What you will do
Please filter the entries for the word "pixels" and copy every line that has it.

Provided records
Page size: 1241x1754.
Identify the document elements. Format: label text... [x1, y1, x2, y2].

---

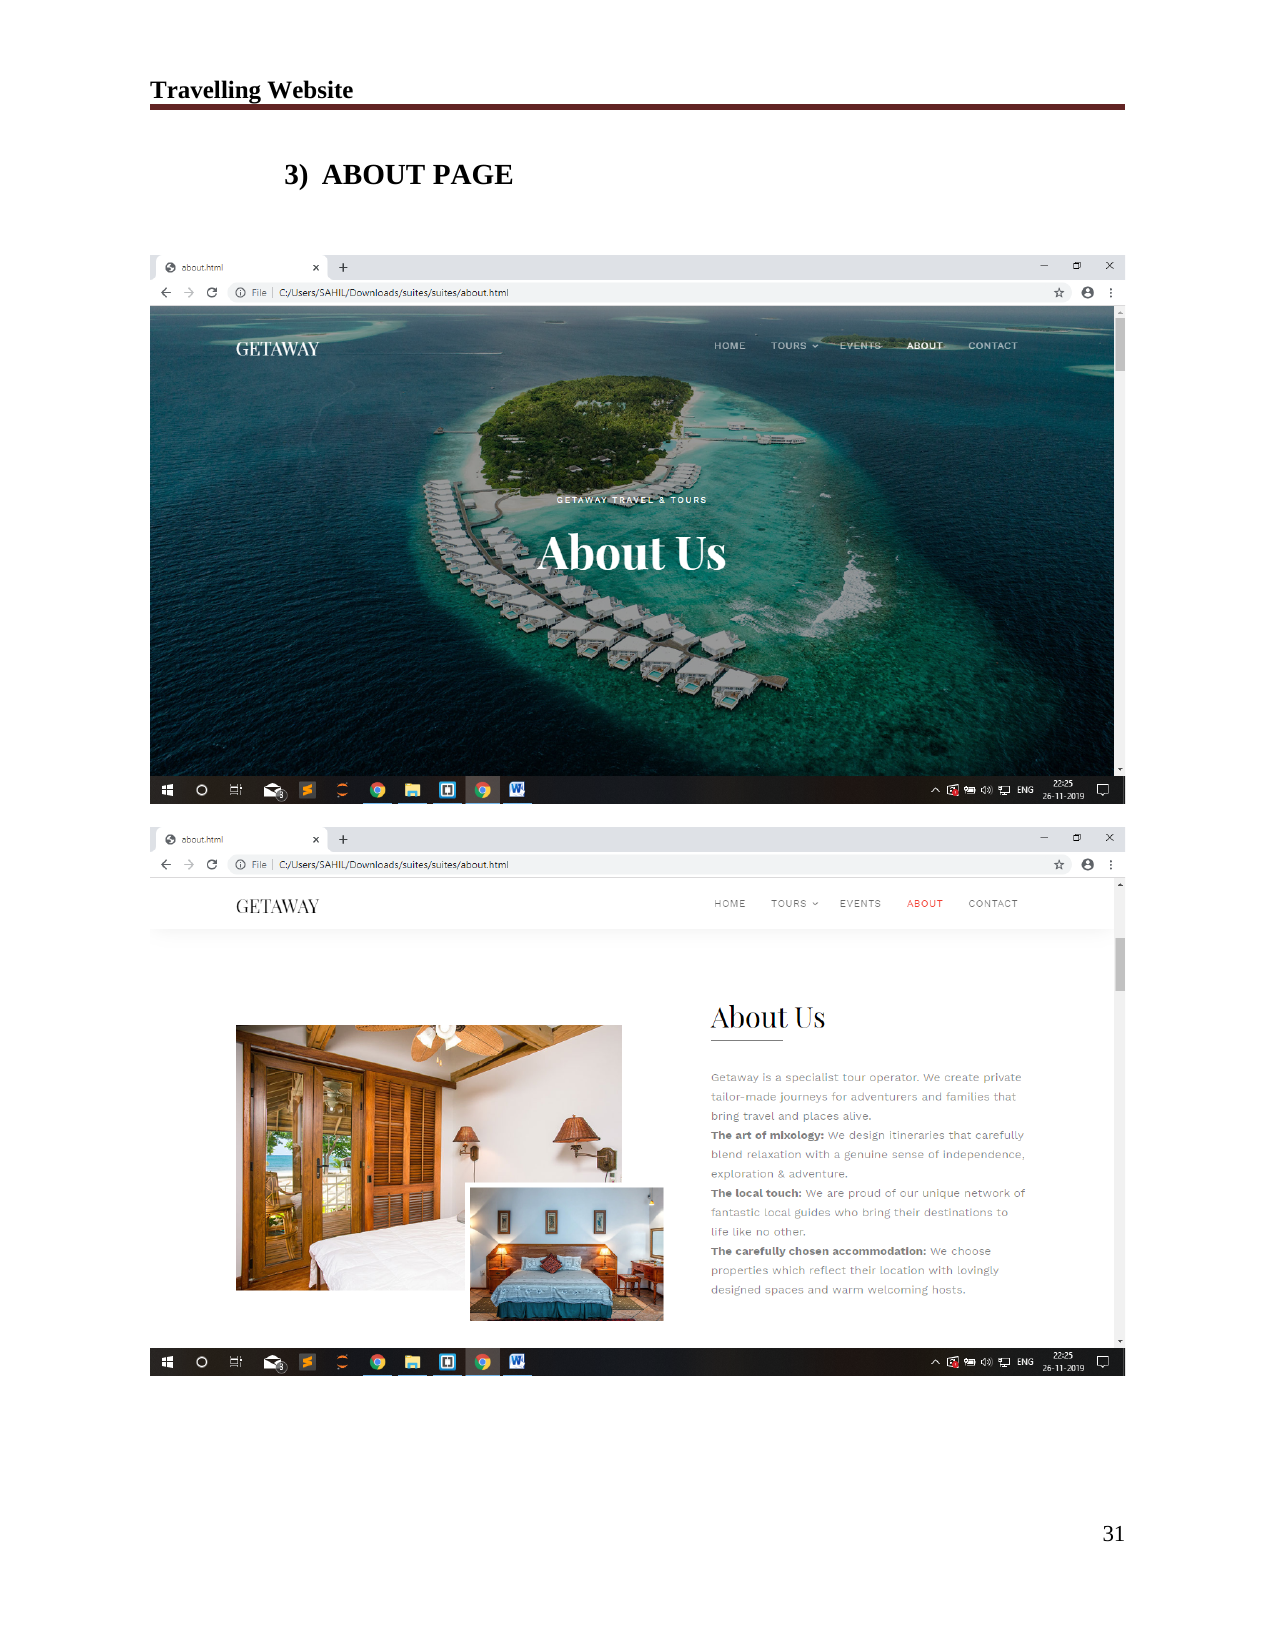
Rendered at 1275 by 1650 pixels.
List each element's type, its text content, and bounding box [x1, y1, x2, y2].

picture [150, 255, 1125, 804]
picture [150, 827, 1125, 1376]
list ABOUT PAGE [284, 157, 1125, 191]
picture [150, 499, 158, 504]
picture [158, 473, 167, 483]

...

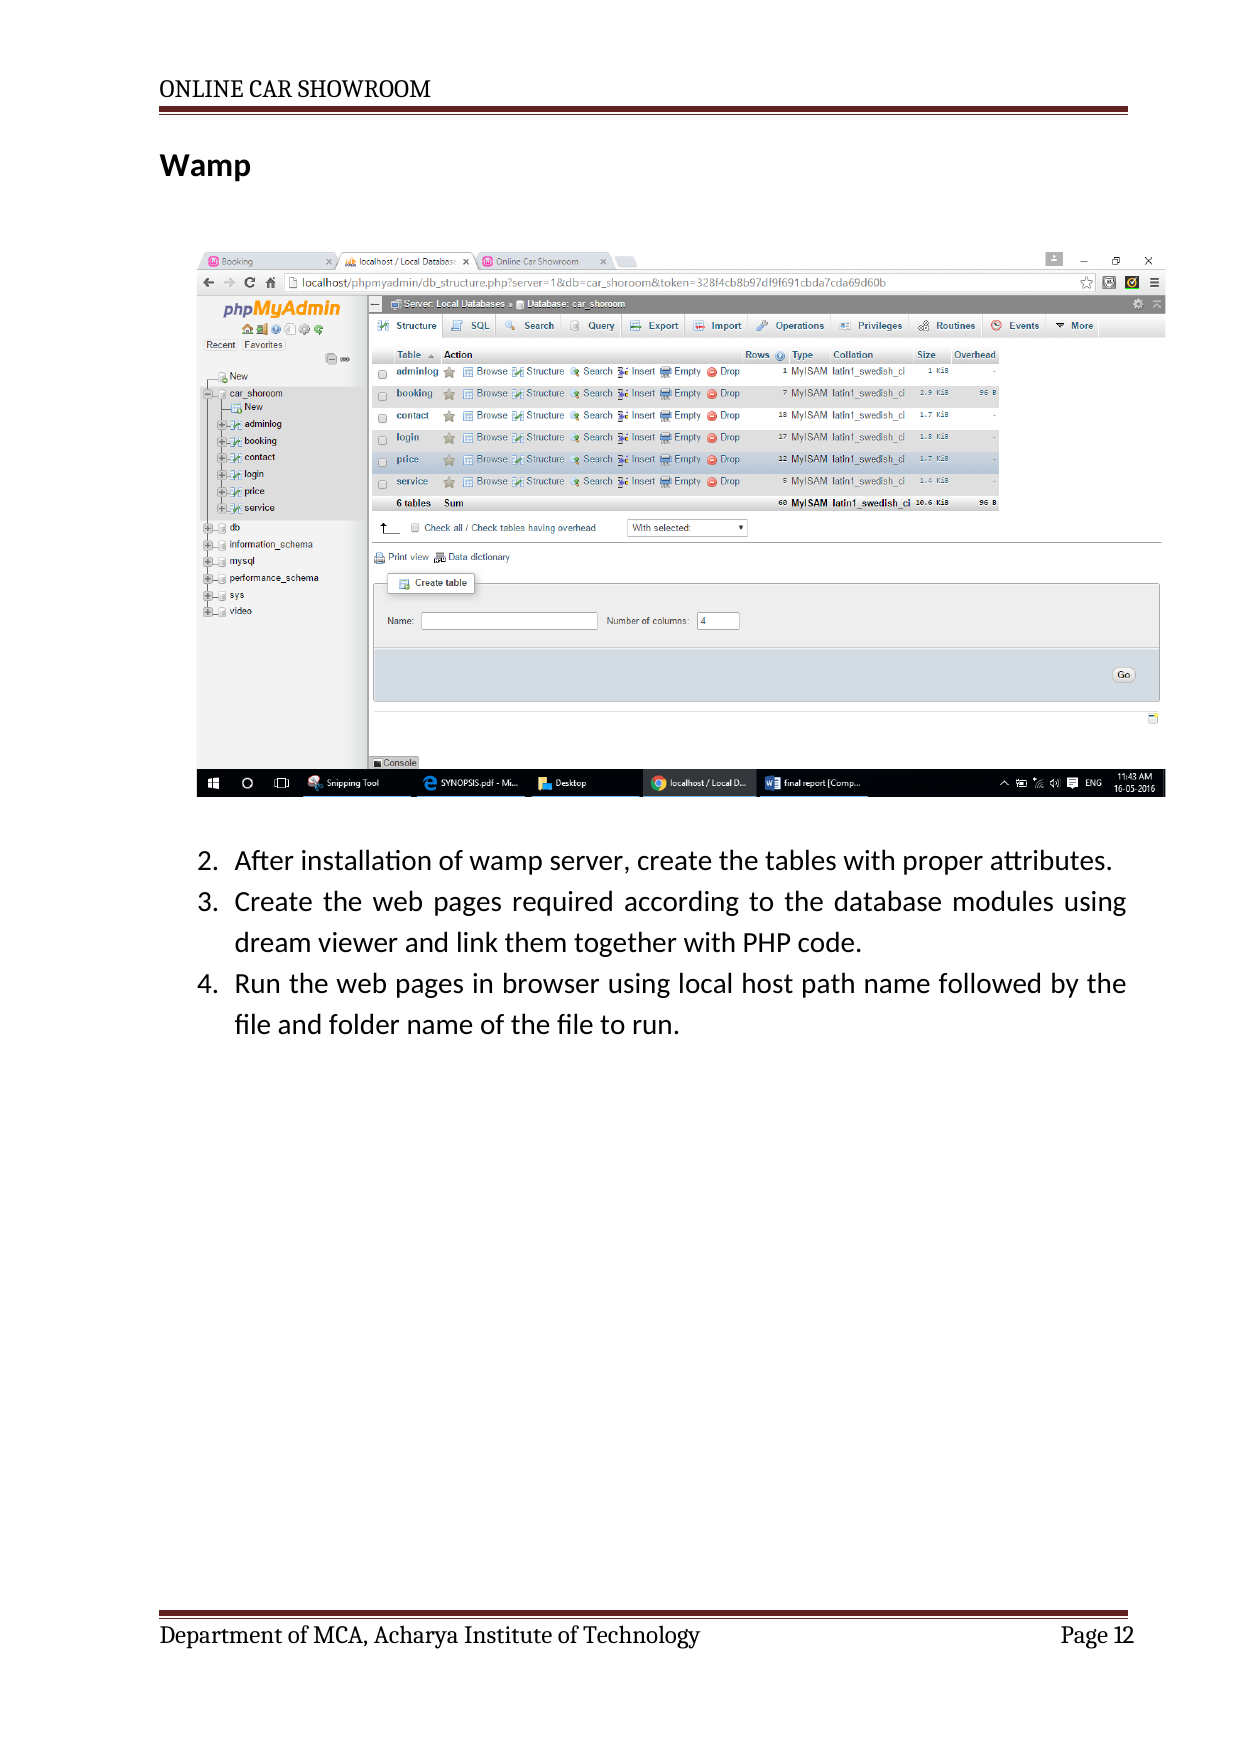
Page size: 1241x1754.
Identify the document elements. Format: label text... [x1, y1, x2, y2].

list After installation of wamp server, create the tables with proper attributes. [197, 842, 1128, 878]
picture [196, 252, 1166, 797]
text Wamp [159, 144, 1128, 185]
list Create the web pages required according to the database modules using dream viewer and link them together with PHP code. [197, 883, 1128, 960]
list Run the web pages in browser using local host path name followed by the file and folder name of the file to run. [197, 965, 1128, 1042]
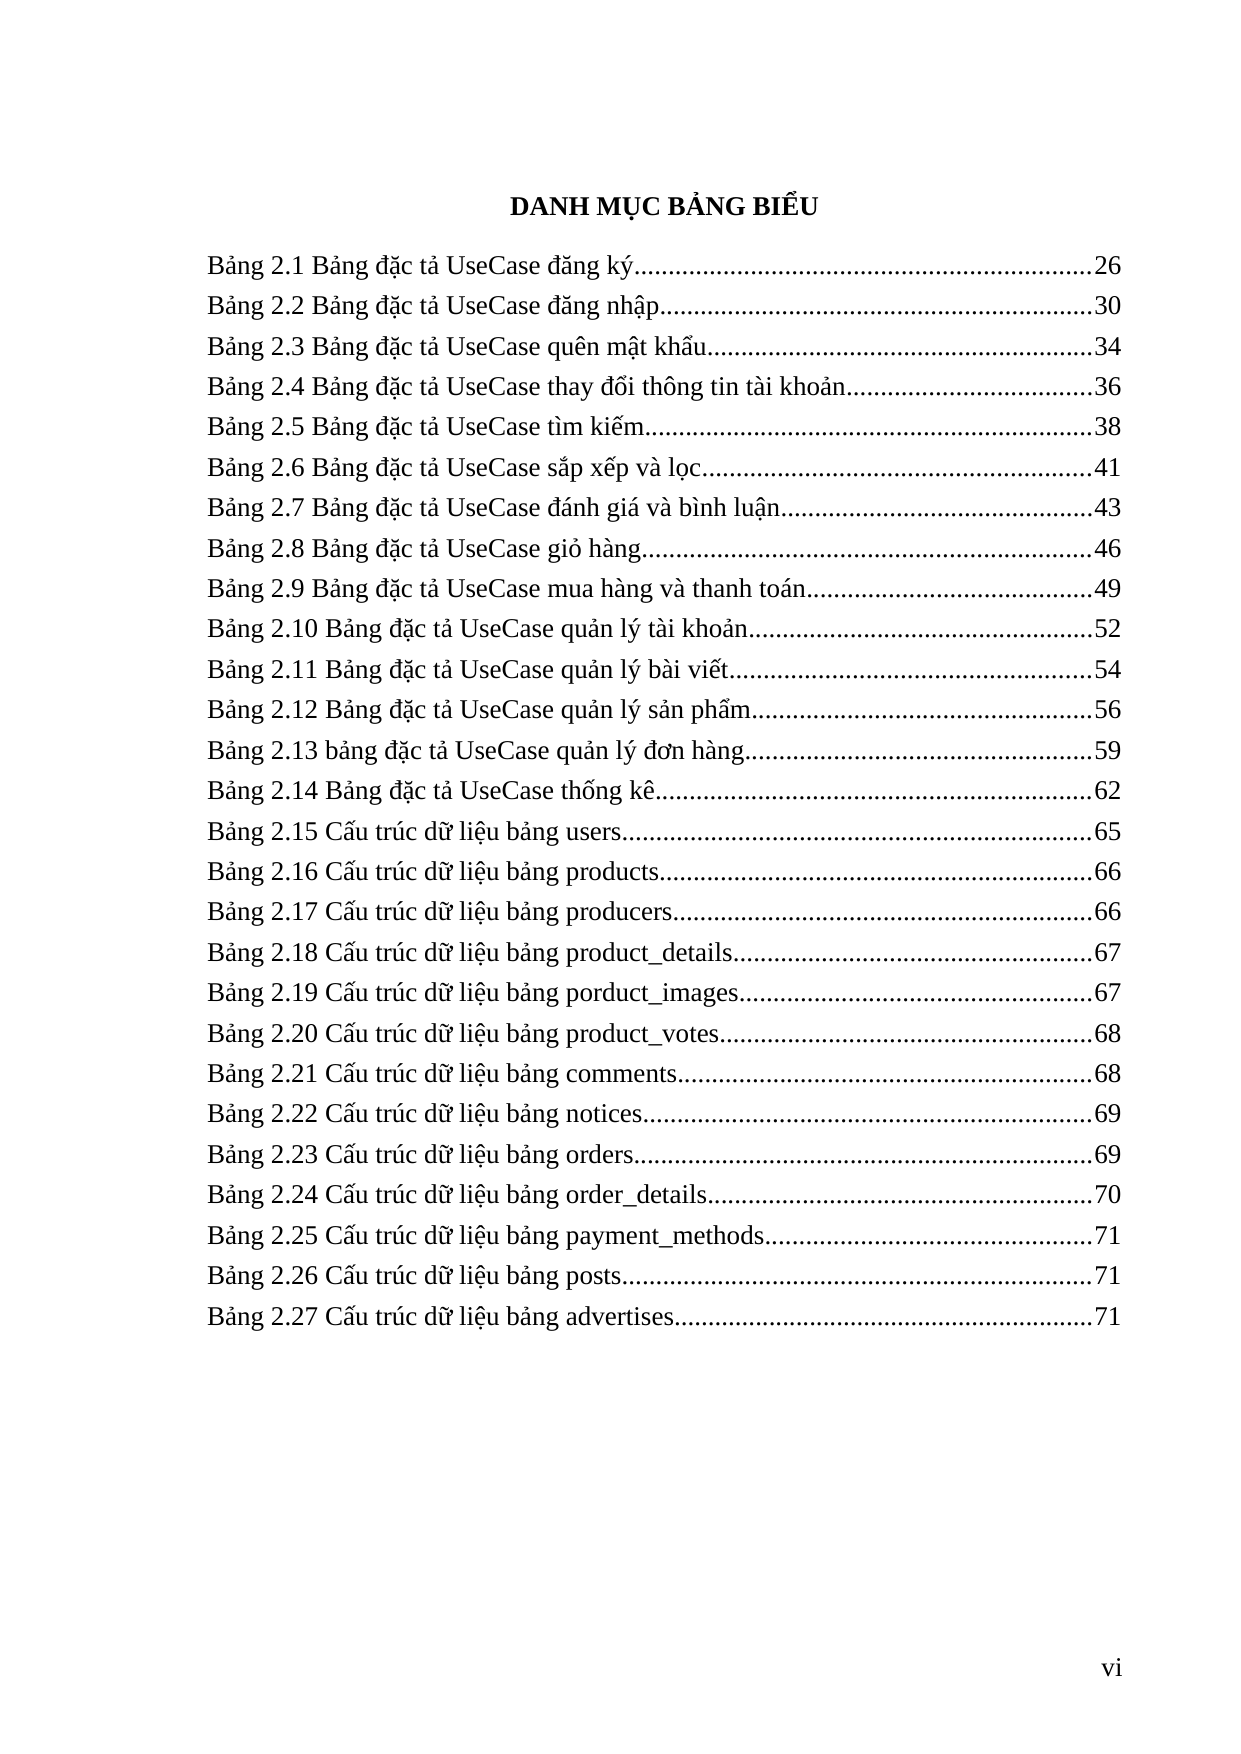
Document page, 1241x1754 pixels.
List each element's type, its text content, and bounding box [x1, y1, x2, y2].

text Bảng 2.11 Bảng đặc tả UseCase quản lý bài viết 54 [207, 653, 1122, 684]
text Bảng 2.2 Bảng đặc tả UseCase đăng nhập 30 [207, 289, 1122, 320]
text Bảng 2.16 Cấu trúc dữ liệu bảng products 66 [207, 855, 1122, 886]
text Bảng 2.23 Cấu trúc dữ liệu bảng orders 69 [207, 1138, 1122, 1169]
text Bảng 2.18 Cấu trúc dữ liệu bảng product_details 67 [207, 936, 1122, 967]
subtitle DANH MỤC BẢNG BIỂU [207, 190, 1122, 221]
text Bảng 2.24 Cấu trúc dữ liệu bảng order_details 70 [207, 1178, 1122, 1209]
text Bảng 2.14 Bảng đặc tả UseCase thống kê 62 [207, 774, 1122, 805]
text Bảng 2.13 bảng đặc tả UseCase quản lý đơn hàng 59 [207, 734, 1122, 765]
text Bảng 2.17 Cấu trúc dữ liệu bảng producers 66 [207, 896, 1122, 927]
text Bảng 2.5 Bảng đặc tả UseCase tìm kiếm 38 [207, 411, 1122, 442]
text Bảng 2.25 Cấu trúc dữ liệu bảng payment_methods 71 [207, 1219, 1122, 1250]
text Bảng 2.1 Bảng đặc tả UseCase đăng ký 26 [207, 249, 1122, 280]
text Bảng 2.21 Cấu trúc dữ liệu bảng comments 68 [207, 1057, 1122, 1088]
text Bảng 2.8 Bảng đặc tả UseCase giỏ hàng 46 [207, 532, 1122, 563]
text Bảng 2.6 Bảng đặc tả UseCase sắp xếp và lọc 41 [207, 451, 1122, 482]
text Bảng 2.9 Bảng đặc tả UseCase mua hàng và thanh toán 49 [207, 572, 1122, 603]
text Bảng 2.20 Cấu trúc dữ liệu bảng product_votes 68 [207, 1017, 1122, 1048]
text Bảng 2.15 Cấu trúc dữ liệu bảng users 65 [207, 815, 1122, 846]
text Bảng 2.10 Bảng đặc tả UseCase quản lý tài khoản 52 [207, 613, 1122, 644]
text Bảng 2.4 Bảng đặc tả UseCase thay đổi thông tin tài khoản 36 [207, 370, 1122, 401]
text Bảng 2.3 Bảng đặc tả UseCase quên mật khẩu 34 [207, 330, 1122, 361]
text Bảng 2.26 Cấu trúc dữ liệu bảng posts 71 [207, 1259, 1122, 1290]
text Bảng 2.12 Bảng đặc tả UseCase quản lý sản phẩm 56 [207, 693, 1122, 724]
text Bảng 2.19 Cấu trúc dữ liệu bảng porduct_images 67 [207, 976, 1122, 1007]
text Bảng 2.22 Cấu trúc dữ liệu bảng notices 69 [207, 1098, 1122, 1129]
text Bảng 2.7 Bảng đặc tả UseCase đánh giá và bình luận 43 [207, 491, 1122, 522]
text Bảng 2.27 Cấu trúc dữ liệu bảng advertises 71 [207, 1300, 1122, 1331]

Answer
Rendered at 1275 by 1650 pixels.
Document page, 1241x1754 pixels.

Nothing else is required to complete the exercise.